- What is required: Each line from the one containing "camera: 40 degrees left, 10 degrees down" through the end of the data must be retyped exactly, and no other line.

**** Records to process ****

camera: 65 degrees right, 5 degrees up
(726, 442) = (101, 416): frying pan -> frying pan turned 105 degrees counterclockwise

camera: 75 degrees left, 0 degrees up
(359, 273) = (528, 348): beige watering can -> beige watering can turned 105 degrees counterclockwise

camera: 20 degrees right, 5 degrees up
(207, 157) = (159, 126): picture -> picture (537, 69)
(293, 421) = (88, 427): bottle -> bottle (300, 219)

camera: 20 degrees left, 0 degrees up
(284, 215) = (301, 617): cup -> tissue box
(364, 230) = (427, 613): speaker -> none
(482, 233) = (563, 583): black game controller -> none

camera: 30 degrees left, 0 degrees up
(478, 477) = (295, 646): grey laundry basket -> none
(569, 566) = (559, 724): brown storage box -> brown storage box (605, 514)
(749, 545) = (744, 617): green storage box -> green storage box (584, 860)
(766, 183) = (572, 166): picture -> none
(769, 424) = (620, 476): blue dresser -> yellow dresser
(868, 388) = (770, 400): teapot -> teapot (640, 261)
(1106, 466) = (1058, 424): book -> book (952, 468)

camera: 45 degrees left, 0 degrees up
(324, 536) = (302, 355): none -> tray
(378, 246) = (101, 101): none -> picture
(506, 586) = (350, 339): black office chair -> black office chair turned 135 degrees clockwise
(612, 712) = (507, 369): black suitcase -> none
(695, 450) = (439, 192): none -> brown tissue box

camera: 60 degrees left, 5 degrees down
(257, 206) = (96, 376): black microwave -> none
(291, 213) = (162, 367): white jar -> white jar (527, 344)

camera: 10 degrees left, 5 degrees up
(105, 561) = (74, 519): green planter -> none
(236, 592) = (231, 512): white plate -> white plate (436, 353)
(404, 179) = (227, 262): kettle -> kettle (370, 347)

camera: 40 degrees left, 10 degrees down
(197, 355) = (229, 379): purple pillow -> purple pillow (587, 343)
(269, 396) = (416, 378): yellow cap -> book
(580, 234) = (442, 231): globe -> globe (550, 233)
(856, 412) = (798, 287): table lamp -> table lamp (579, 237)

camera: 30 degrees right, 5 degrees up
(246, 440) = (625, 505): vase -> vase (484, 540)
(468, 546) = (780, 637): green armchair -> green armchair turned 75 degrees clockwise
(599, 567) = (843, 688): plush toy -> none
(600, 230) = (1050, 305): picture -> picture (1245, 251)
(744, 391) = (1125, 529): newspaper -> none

****

- Response area:
camera: 40 degrees left, 10 degrees down
(197, 355) = (229, 379): purple pillow -> purple pillow (587, 343)
(269, 396) = (416, 378): yellow cap -> book
(580, 234) = (442, 231): globe -> globe (550, 233)
(856, 412) = (798, 287): table lamp -> table lamp (579, 237)

camera: 30 degrees right, 5 degrees up
(246, 440) = (625, 505): vase -> vase (484, 540)
(468, 546) = (780, 637): green armchair -> green armchair turned 75 degrees clockwise
(599, 567) = (843, 688): plush toy -> none
(600, 230) = (1050, 305): picture -> picture (1245, 251)
(744, 391) = (1125, 529): newspaper -> none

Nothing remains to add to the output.